I agree that they should want to break even. No non-profit wants to take a loss, or they could cease to exist. That’s not the issue at hand here. The issue is the fact that there seems to be some room for negotiability built into the pricing structure for this procedure which by federal law should not have any profit being generated from it. It would not be an issue if Planned Parenthood was making money off of publications they produce which then helps offset some of the other costs of running the organization, there would not be a problem with that. The problem is that the law of the land prohibits profit from being generated from this particular set of procedures. Therefore, it seems to be the case that there should be no room for negotiation on this issue of pricing or doing “a little better.”

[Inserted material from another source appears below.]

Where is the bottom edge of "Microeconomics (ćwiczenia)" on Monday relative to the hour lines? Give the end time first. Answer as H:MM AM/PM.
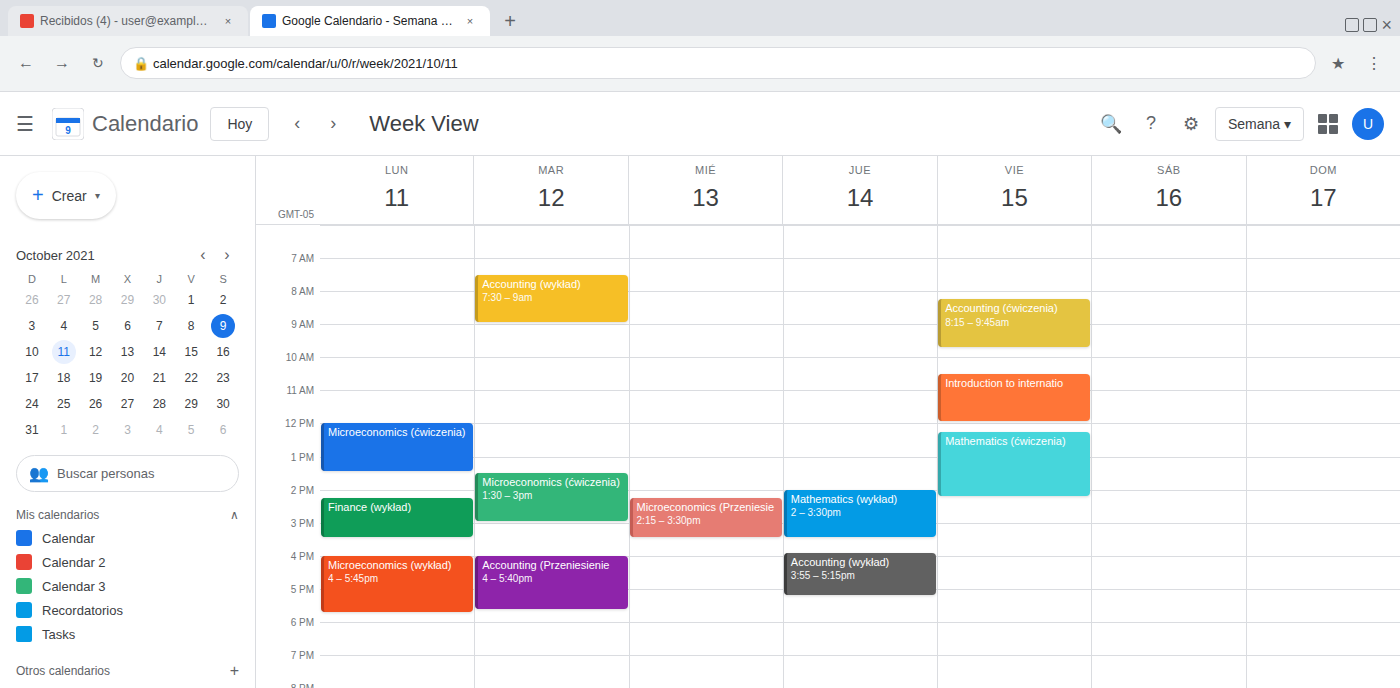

The unabridged transcript of the second video with Dr. Mary Gatter is just as troubling. Near the end on page 23-24, they continue discussing compensation, and again, it seems problematic that there is room for negotiation: “It’s been years since I talked about compensation, so let me just figure out what others are getting, if this is in the ballpark, it’s fine, if it’s still low then we can bump it up.” Keep in mind that the context of the conversation is about pricing specimens that would come from a specific office in Pasadena & San Gabriel Valley. As a result, there should be no room for negotiation here. If the law says that you can essentially recuperate your costs, then there should be no question about what other people or other clients are receiving. If that particular clinic is incredibly efficient and is able to make this procedure happen with lower costs, then that is what they should be able to bring in for payment. That is what the law states is allowable. It does not say that you can set your costs based upon the costs of other people.
Bottom line: We should be united across the aisle on this issue. Whether you are pro-life or pro-choice, if the evidence points to a reasonable belief that there is illegal activity going on, then there is certainly reason to open an investigation into these practices. Yes, I am clearly aware that if Planned Parenthood was penalized as a result of these illegal activities, it would be a major blow to abortion access. That would be incredibly positive in the opinion of some and negative in the opinion of others. Nevertheless, when there is reasonable belief to think that any organization broken the law, then investigation is necessary regardless of your ideology.
Planned Parenthood, release the numbers and shut this entire controversy down. If you have done nothing wrong, then you absolutely have nothing to fear. Hiring PR organizations to quiet journalists and simply reasserting your innocence without any type of justification won’t do.